* _SELECTED PASSAGE_
=== Begin Enclosure ===

SARS-CoV-2 Spike mRNA liposome vaccine of both Pfizer and Moderna elicits different levels of antibody and virus neutralizing responses in naïve and pre-immune people [72]. The cytokine and chemokine responses to the 1st and 2nd dose of the Pfizer mRNA vaccine in antigen-naive and in previously COVID-19-infected individuals had transient increase in IL-15 and IFN-γ levels early after boost which correlate with Spike antibody levels. Further, increase in IL-15, IFN-γ, and CXCL10 after the 1st dose of vaccination were enriched by TNF-α and IL-6 secreted after the 2nd dose of vaccination. In previously COVID-19-infected individuals, a single vaccination was sufficient which elicited booster vaccination equivalent responses [73]. The chemokine and cytokine expression in the serum of pre-vaccinated, post-vaccinated and infected humans after inactivated SARS-CoV-2 vaccination (CoronaVac and Sinopharm) revealed the expression of immune molecules IL-1β, IL-4, IL-17 and MCP-1 [74]. The detected levels of the expressed immune genes IL-8, IL-10, IFNα and IFNγ were at higher levels in the intranasal NP-COVID-Protein vaccinated ferrets in our study compared to inactivated virus vaccinates, while serum IgG profiles were comparable [74].

=== End Enclosure ===

[Stored records]
=== Begin Enclosure ===

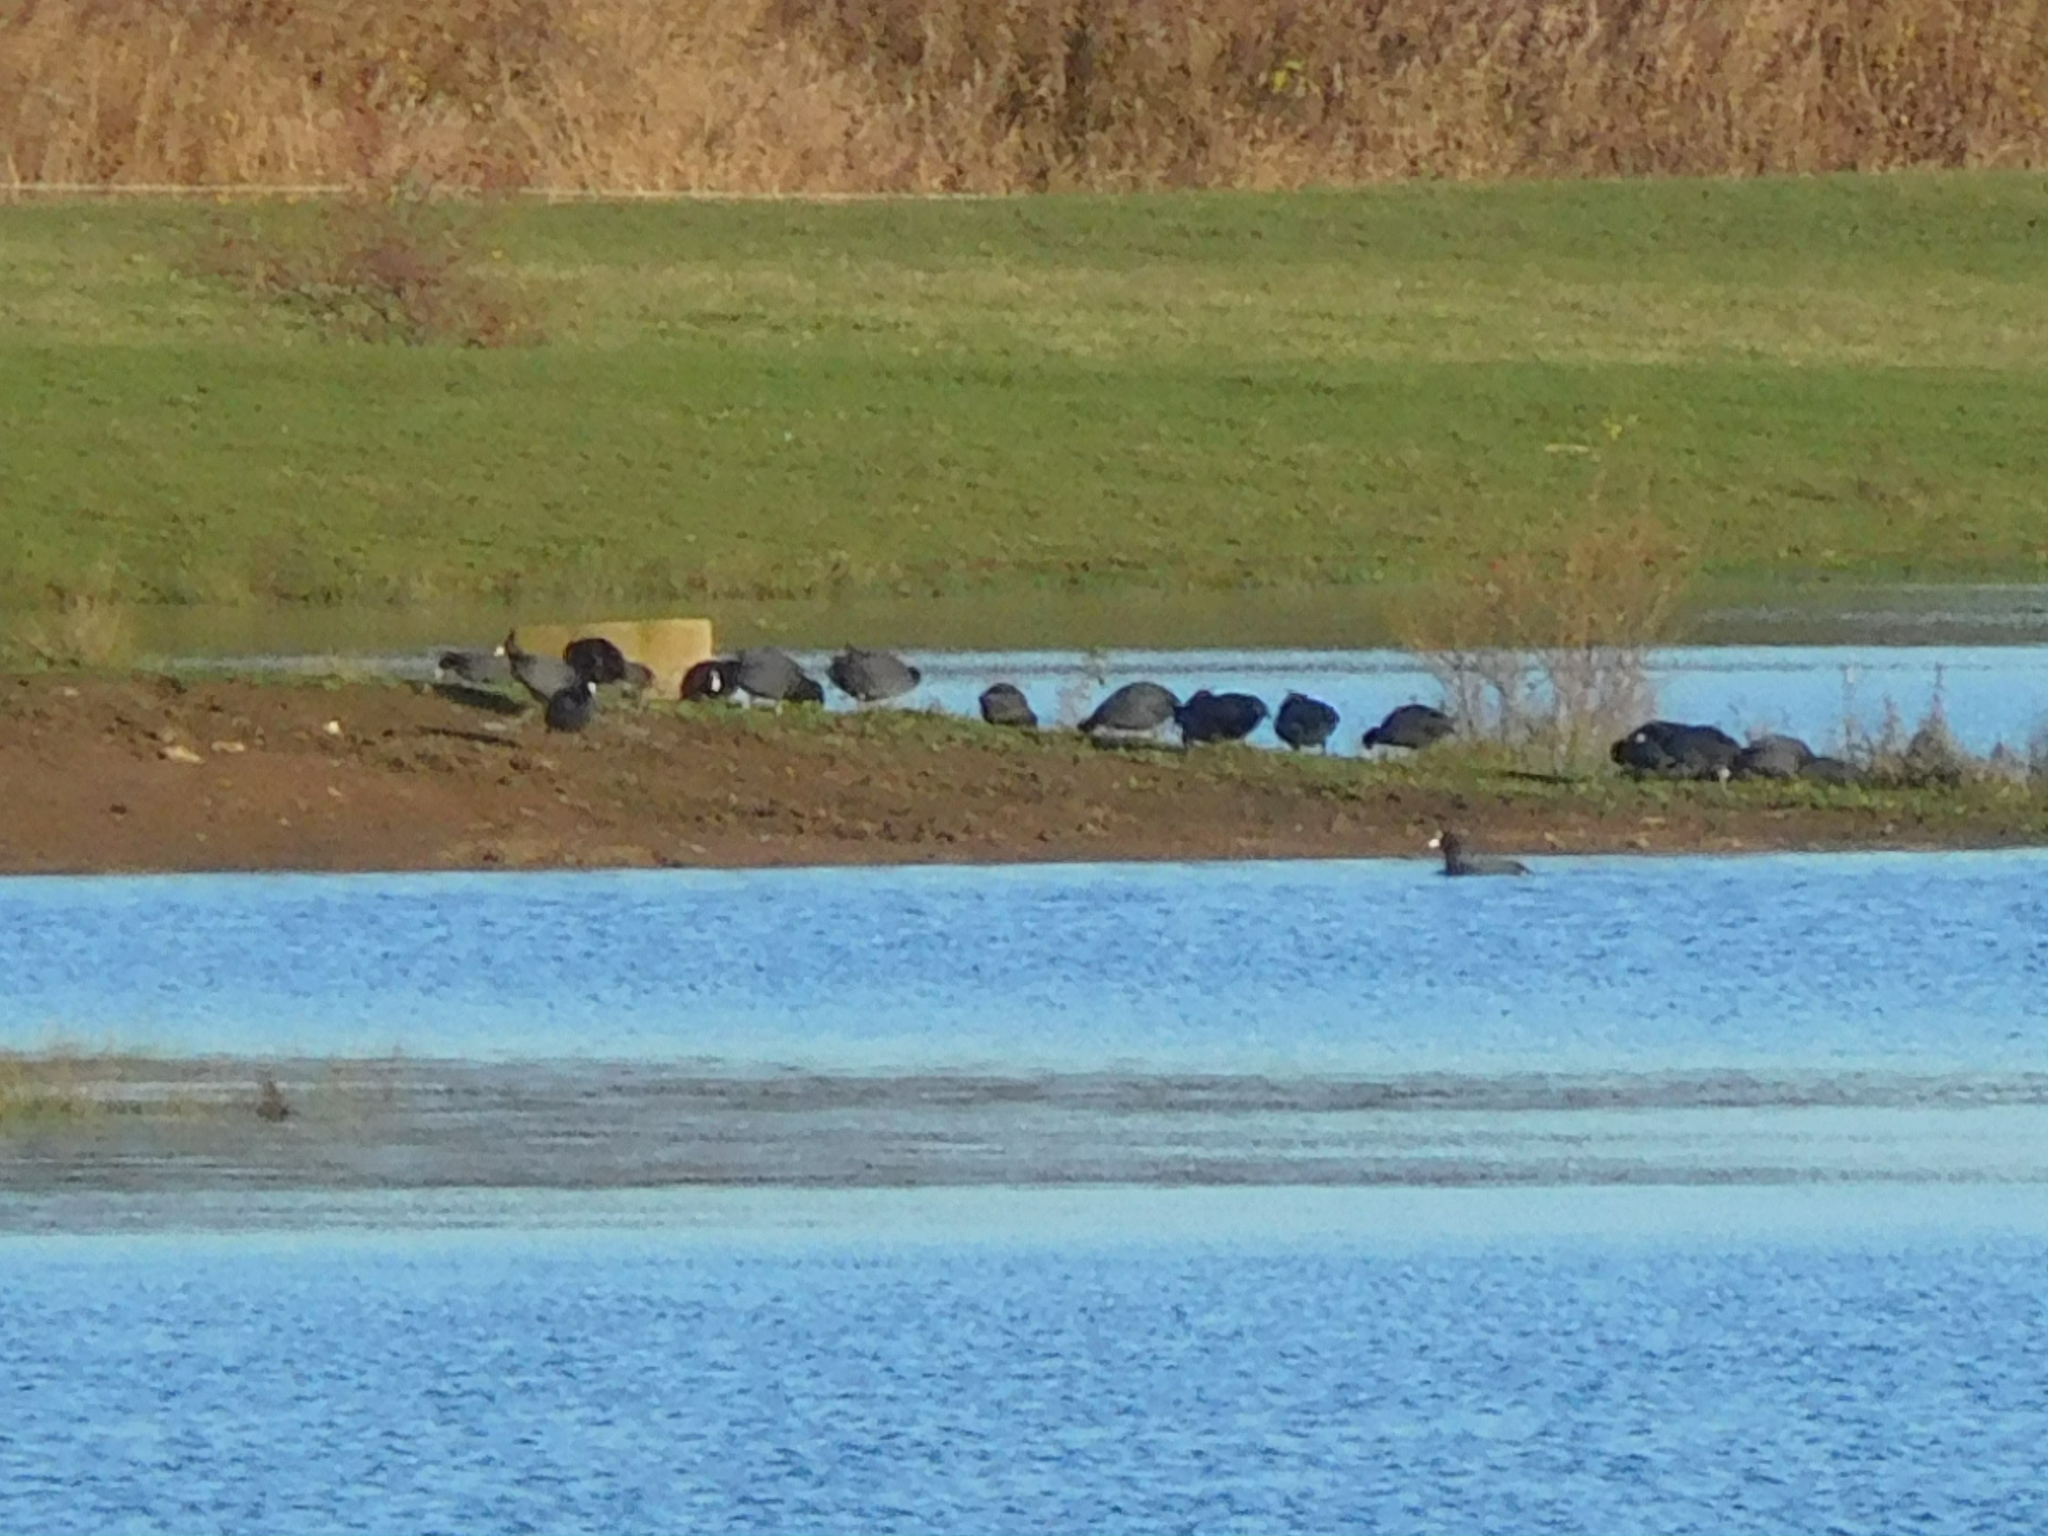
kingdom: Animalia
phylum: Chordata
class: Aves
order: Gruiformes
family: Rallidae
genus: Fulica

=== End Enclosure ===
=== Begin Enclosure ===

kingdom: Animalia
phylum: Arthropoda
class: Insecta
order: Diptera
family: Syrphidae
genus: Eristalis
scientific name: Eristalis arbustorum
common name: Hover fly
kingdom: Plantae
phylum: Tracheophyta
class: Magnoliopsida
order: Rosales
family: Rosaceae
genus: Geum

=== End Enclosure ===

* _DESCRIPTION OF THE TASK_
Do these statements agree with the vaccine cytokine passage above? For each, answer yes or no and quote the deciding words. 1. TNF-α and IL-6 were secreted after the 2nd dose of the Pfizer vaccine. 2. Previously COVID-19-infected individuals needed two doses to reach booster-equivalent responses. 3. Serum IgG profiles were higher in the intranasal NP-COVID-Protein vaccinated ferrets than in the inactivated virus vaccinates.

* _ANSWER SECTION_
1. Yes: "enriched by TNF-α and IL-6 secreted after the 2nd dose of vaccination"
2. No: "a single vaccination was sufficient which elicited booster vaccination equivalent responses"
3. No: "while serum IgG profiles were comparable"